Engel presented a synopsis of the former president’s career, and after a question and answer session, gave detailed context on Cold War-related topics including the Berlin Wall, NATO expansion and Chernobyl. Engel’s newest book, “The World Seemed New: George H.W. Bush and the End of the Cold War,” focuses on the former commander in chief’s strategies and conversations before and during his time in office.
Before his lecture, Engel emphasized the importance of work that might go unseen. Engel said most of what former president Bush did was out of the spotlight, yet he shaped loyal relationships with world leaders. Engel said by developing skills within high status positions for several years, Bush was able to handle the Cold War and Watergate with the use of careful speech.
“The point I’m trying to make is that Bush recognized throughout his entire career the importance of arguing within and arguing behind the scenes, but speaking quietly in front and — I would argue — that made all of the difference in the world when he ultimately became president in 1989,” Engel said.
Engel noted Bush’s criticism of Ronald Reagan on several topics and stressed the importance of a unified voice by a presidential administration, especially during a extended period of time with high stakes, such as the Cold War. Engel said Bush’s tactics of speaking only at certain moments pushed forward U.S. democratic ideals in Soviet-U.S. relations. In contrast, Reagan’s strategy and frame of the Soviets was: “we win, they lose,” according to Engel.
“Now I have taught strategy for 20 years, and I always tell my students, ‘That’s what we call an aspiration. That’s not a strategy,’” Engel said. “A strategy has tactics. A strategy has logistics. A strategy has something else that’s really important. A strategy answers the question, ‘What then?’”
Michelle Bogart, archivist for the George Bush Library, said she often works with Engel to gather information for his publications.
“We have all of the memorandums of conversations that President Bush had with foreign heads of state,” Bogart said. “Most of them are on our website actually, and they’ve been declassified. So sometimes [Engel] will go and pick information out of this that kind of tells the story, and it makes it real.”

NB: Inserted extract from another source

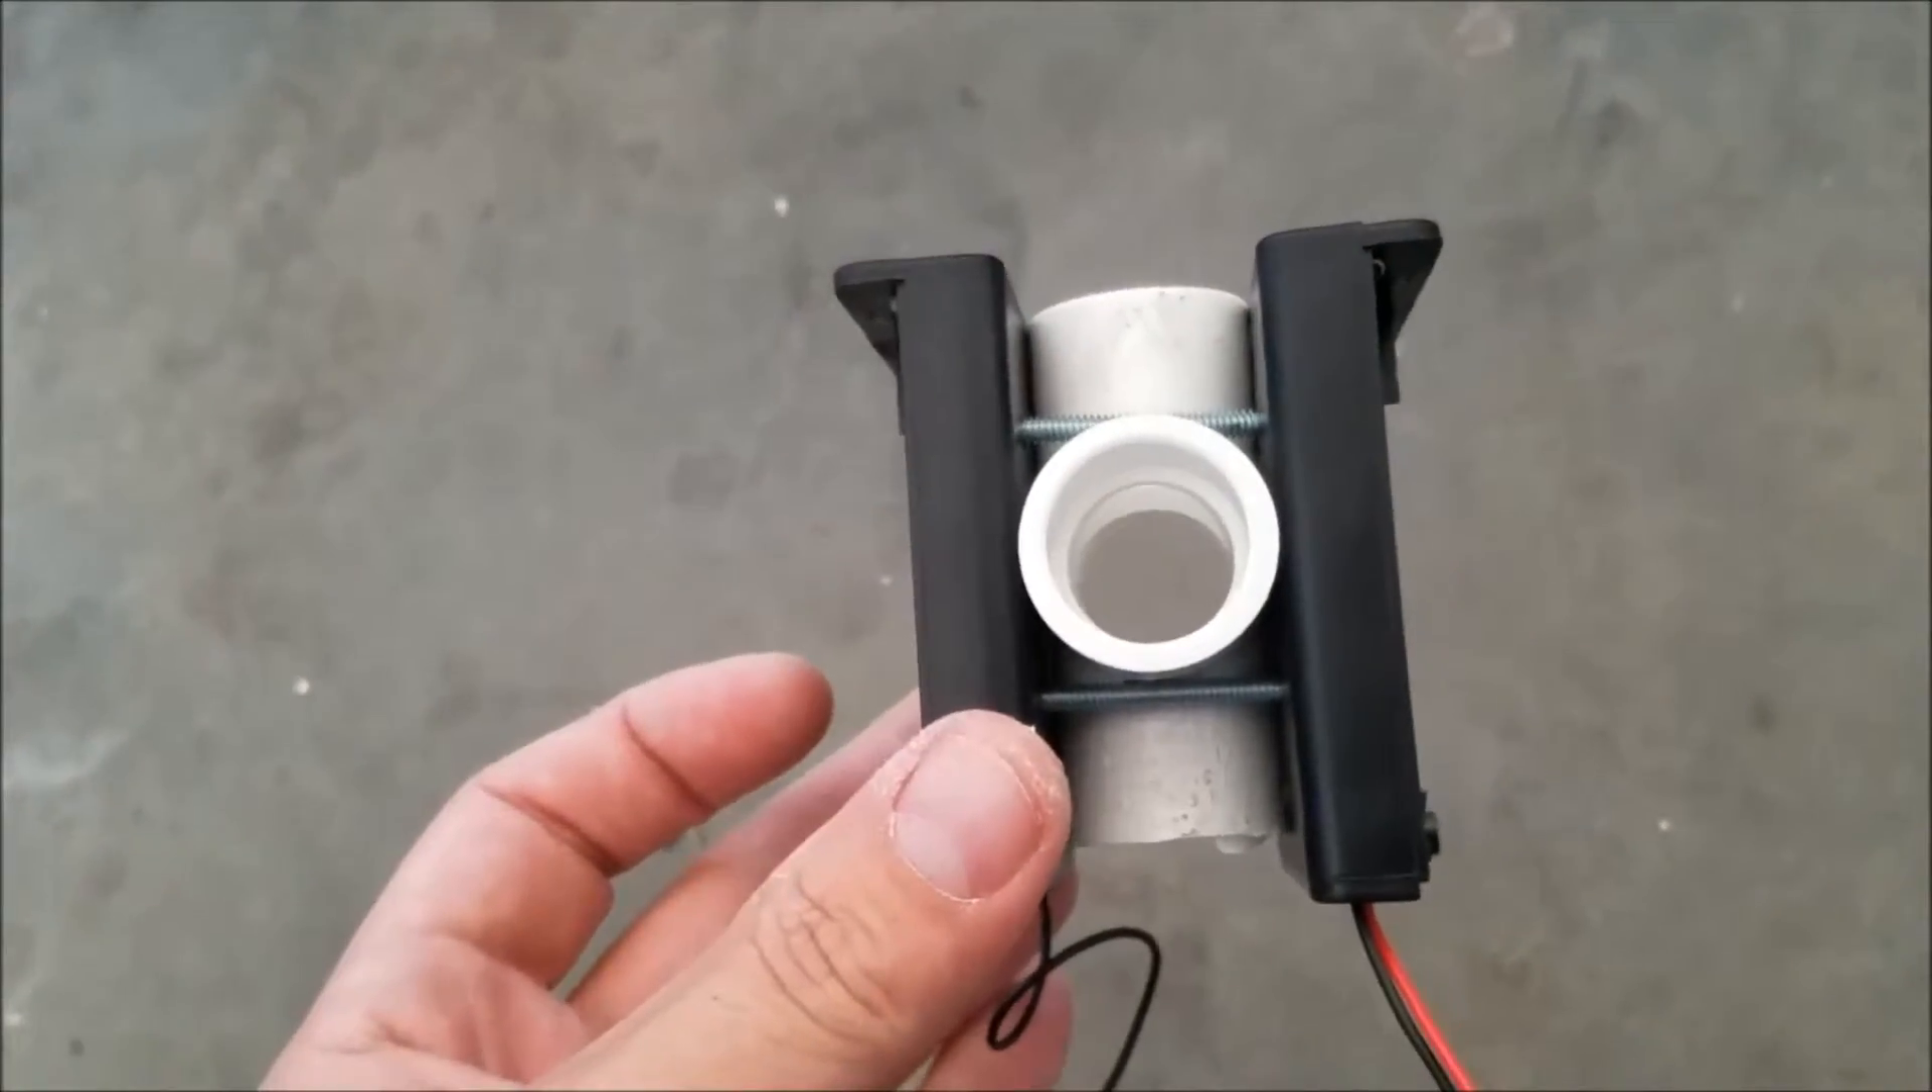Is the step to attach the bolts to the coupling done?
Yes.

Bogart said a fascinating aspect of the archived conversations of high status documentation is the humanization of political figures and the ordinary relationships they created with each other.
“There are some great stories that you see the world leaders are really people — that they have inside jokes with each other,” Bogart said. “And, to see the way George Bush when he had an issue, he would call someone on the phone. You know, he really cultivated those relationships.”

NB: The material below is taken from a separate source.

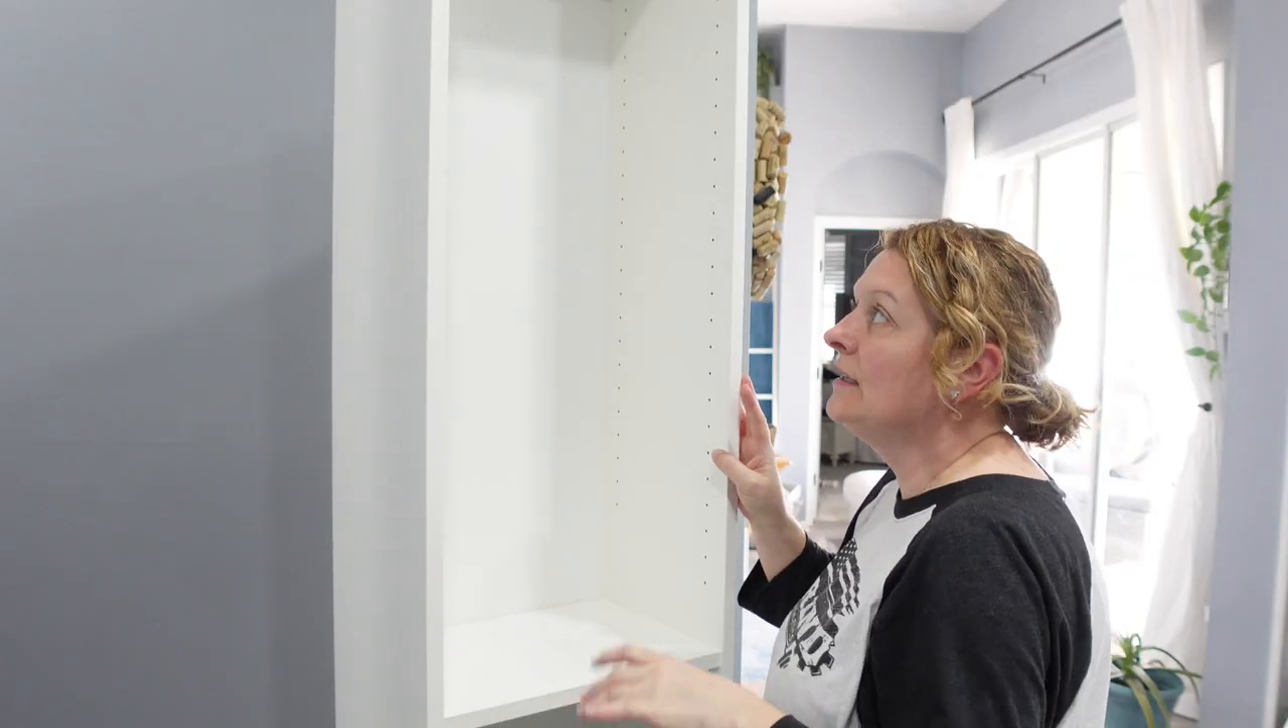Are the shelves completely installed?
No.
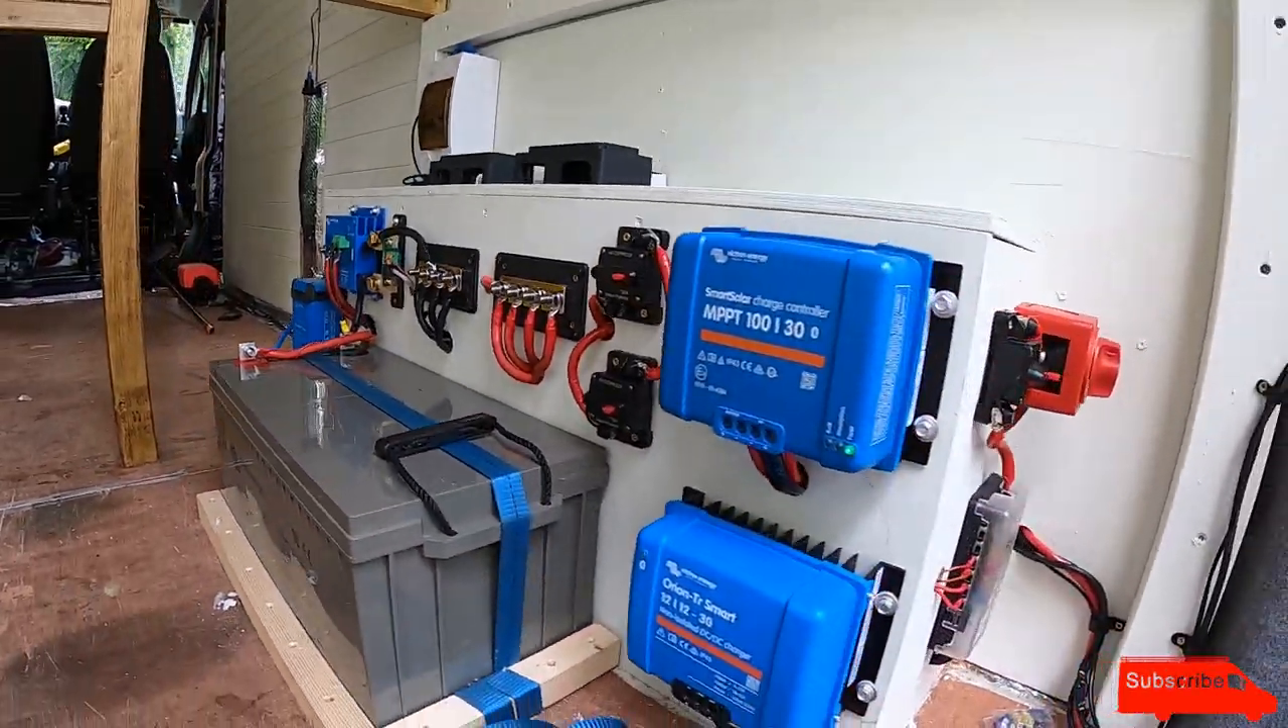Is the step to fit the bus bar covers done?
No.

Phil Granberry, Class of 1961, attended the discussion and said he considers Bush a man of conviction.
“We were in a small group situation where he spoke on one occasion,” Granberry said. “This was at a time when race relations were moving forward, and some lady in the crowd asked him why he had supported the ability of blacks to move into white neighborhoods, and he basically said because it’s the right thing to do.”